Her legacy features more than theatrical greatness. Dee, along with her beloved late husband Ossie Davis, devoted their lives to promoting liberal causes.
They spoke out in the 1950s against the executions of Julius and Ethel Rosenberg and against the persecution of American Communists (and purported Communists) in the investigations by Senator Joseph McCarthy and the House Committee on Un-American Activities. When, under the McCarran Act, the government revoked the passport of Robeson, the great black actor, singer and outspoken socialist, they helped organize the campaign to have it restored.

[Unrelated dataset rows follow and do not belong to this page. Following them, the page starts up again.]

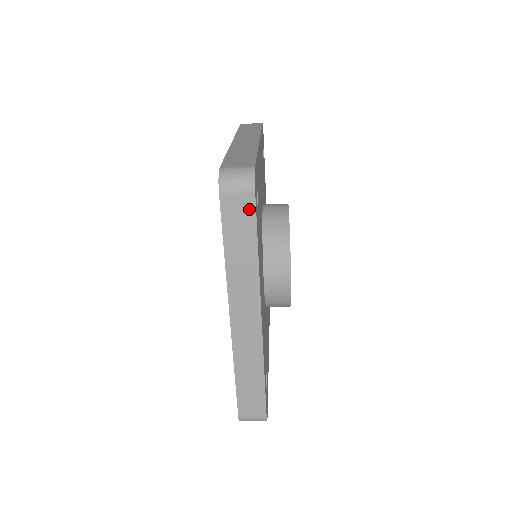
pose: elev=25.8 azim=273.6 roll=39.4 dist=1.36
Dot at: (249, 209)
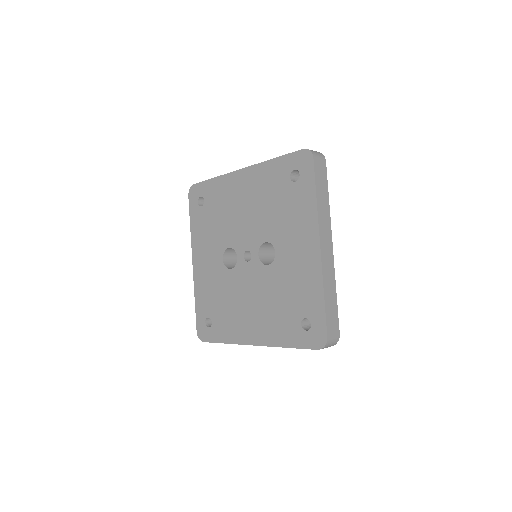
Dot at: occluded
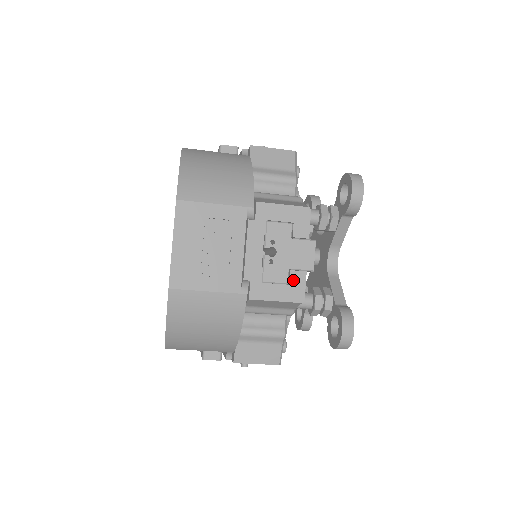
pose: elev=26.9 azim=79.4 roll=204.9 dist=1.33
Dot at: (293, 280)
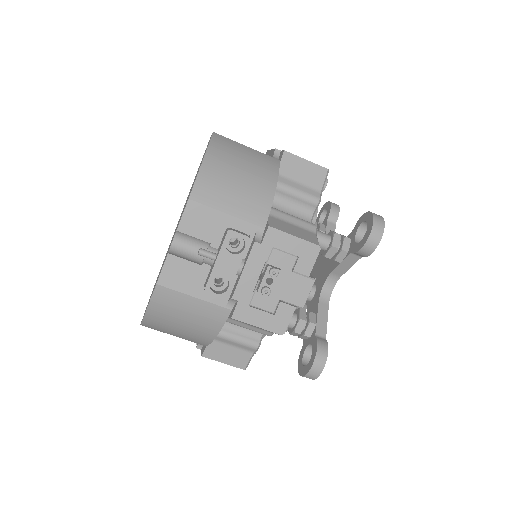
Dot at: occluded
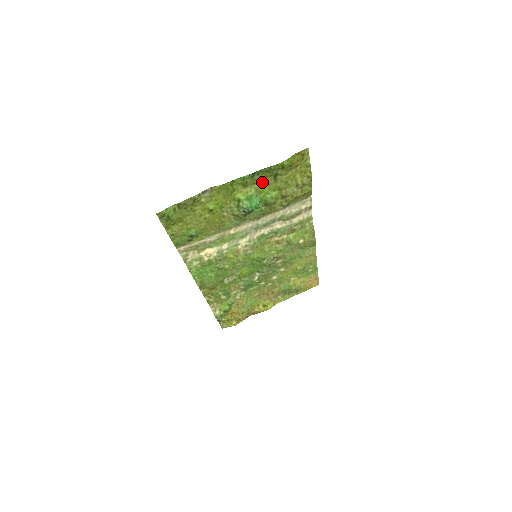
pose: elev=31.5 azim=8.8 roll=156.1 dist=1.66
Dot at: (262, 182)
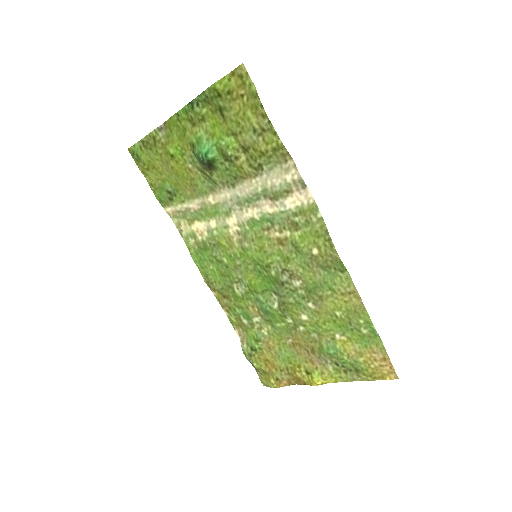
Dot at: (210, 120)
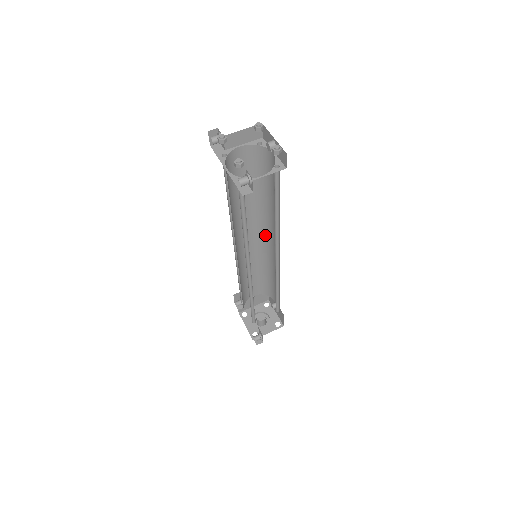
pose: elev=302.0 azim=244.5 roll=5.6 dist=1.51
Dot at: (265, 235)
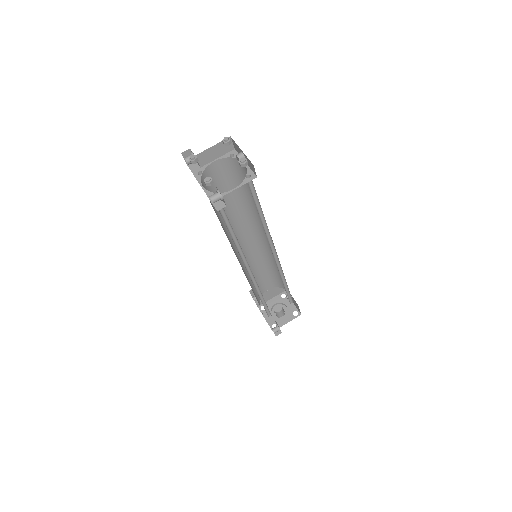
Dot at: (262, 235)
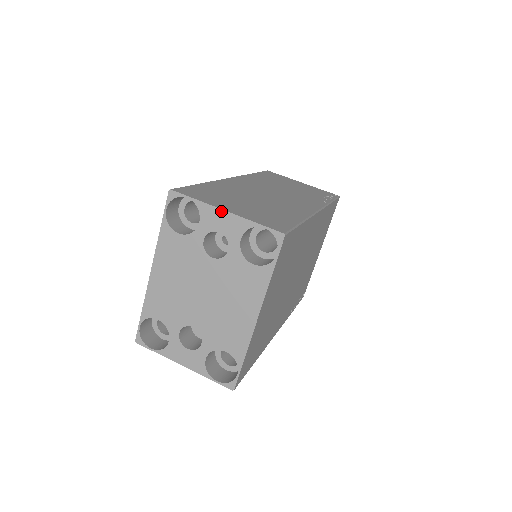
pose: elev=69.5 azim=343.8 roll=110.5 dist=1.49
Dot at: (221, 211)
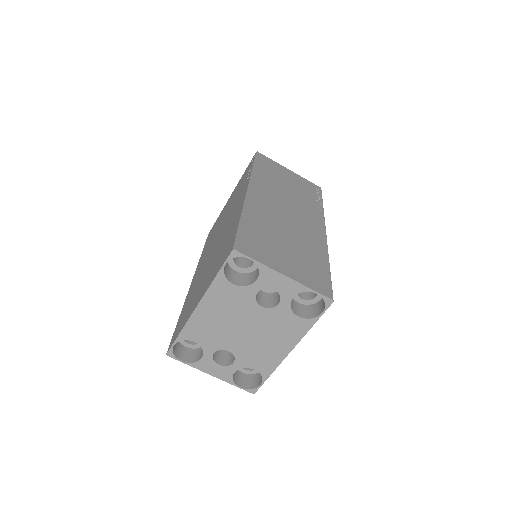
Dot at: (281, 275)
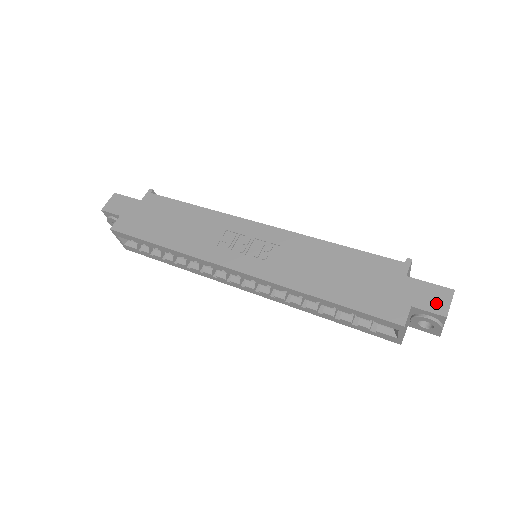
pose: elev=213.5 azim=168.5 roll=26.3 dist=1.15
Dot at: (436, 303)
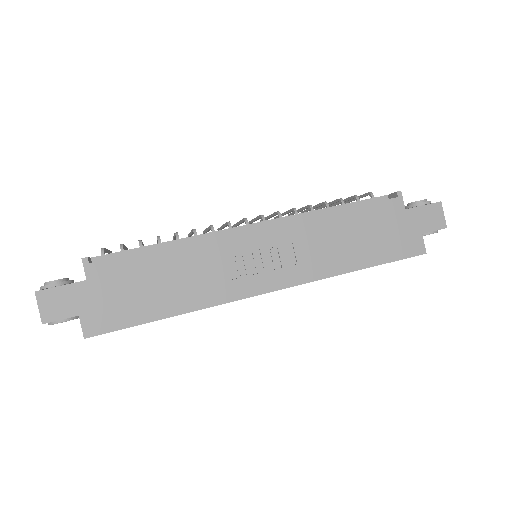
Dot at: (436, 221)
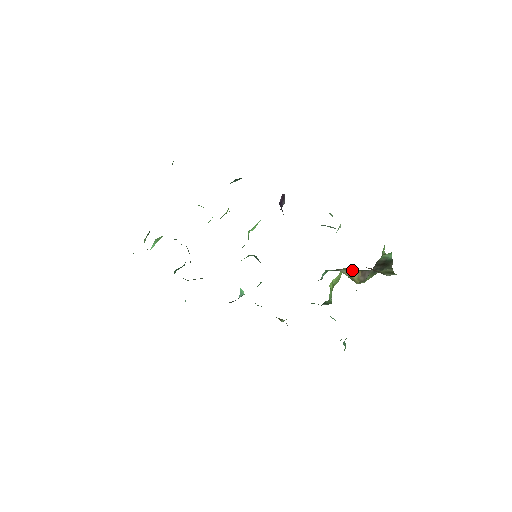
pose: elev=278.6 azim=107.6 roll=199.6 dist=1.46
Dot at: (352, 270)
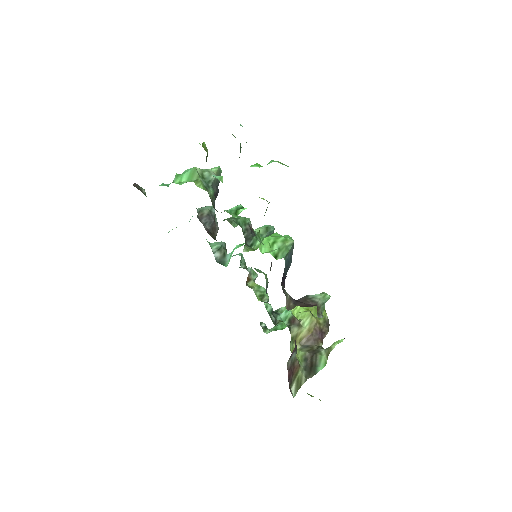
Dot at: (308, 326)
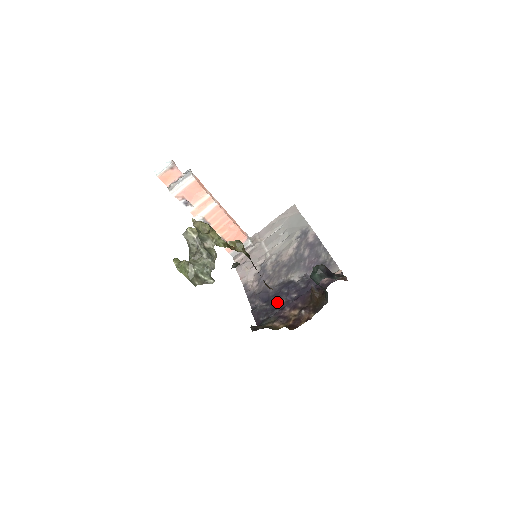
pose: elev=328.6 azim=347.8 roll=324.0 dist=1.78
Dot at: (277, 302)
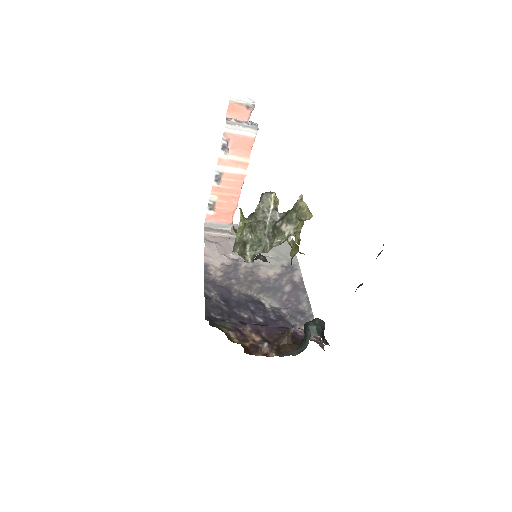
Dot at: (238, 311)
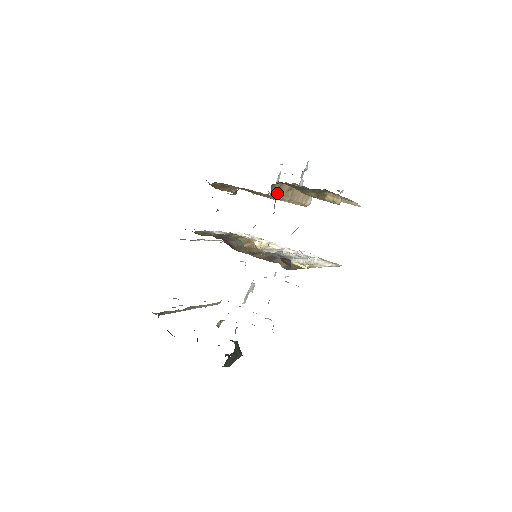
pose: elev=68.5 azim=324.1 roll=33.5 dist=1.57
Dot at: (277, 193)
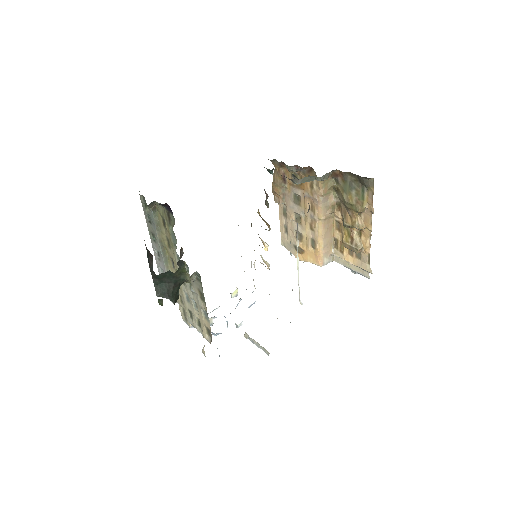
Dot at: (324, 191)
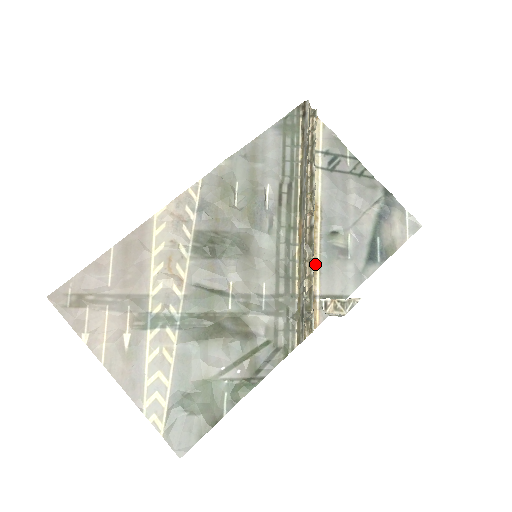
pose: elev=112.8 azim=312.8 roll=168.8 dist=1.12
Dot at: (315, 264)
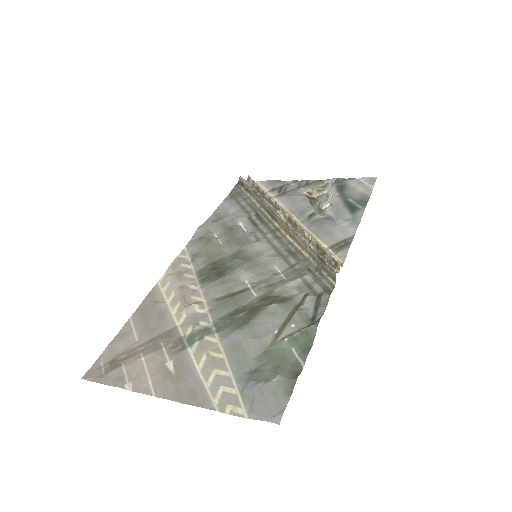
Dot at: (310, 235)
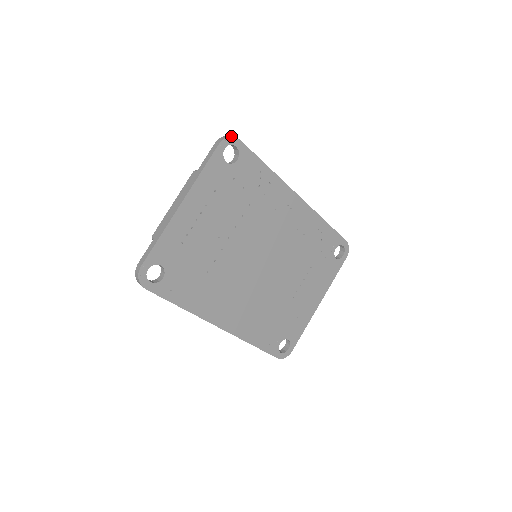
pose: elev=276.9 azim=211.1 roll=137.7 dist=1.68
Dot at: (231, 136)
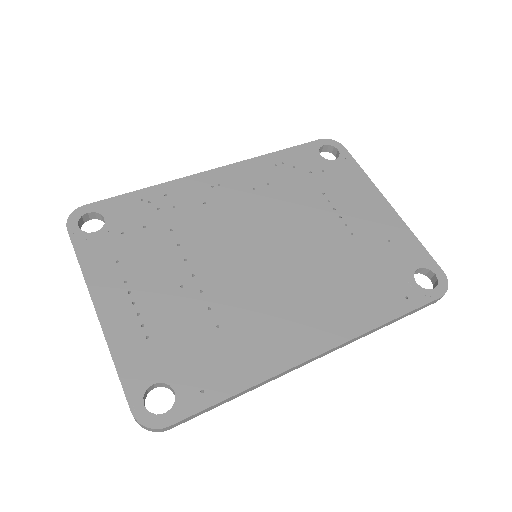
Dot at: (71, 213)
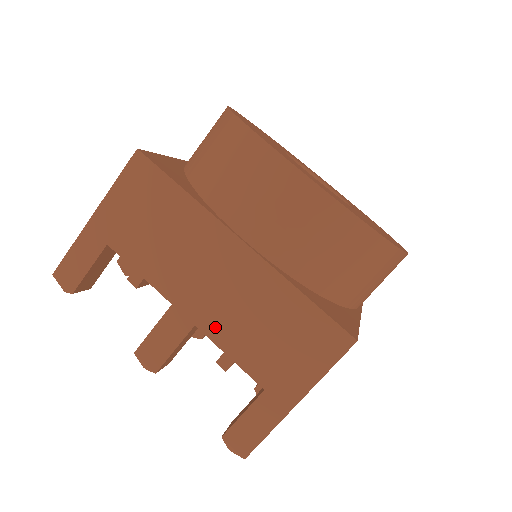
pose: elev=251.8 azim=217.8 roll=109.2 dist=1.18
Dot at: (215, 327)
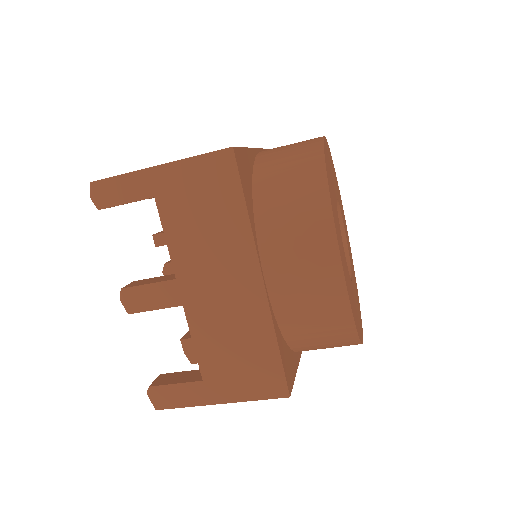
Dot at: (198, 318)
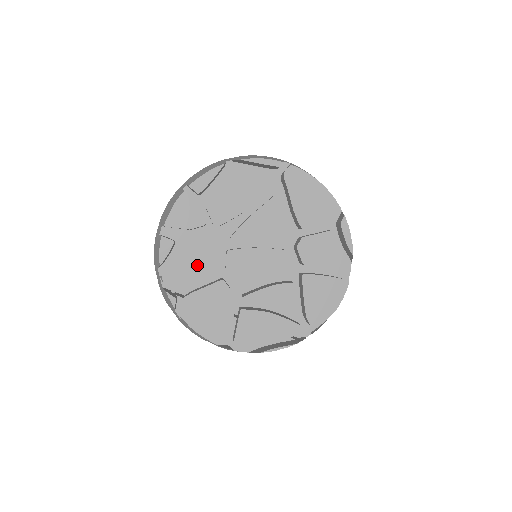
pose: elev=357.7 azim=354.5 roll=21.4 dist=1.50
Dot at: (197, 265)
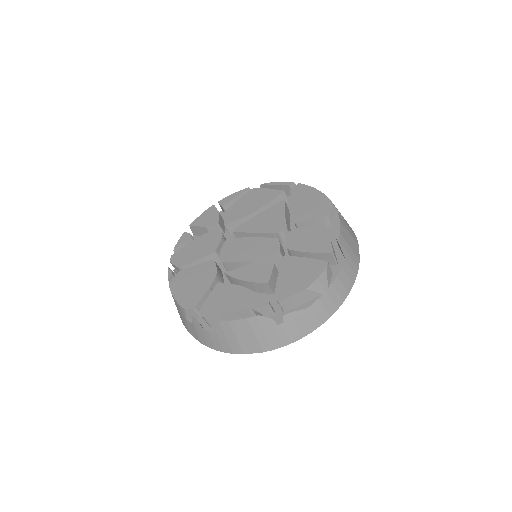
Dot at: (199, 249)
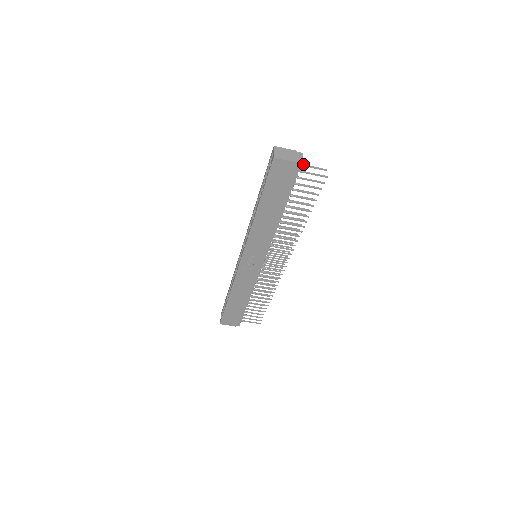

They were friends and supporters of both the Rev. Dr. Martin Luther King Jr. and Malcolm X, whose eulogy, after his assassination in 1965, was delivered by Mr. Davis. On Aug. 28, 1963, the day of the March on Washington for Jobs and Freedom, which culminated in Dr. King’s “I Have a Dream” speech, Ms. Dee and Mr. Davis were the M.C.’s of the entertainment event at the foot of the Washington Monument that preceded the march to the Lincoln Memorial. They raised money for the Black Panthers. They demonstrated against the Vietnam War.
“The largest piece of unfinished business before humankind is, in our opinion, poverty, spiritual as well as material,” Ms. Dee wrote in “With Ossie and Ruby.” “Racism, yes, and sexism, too; unemployment, drugs, child abuse, black boys too much in prison — oh, yes, Struggle is all there is, and we are still committed.”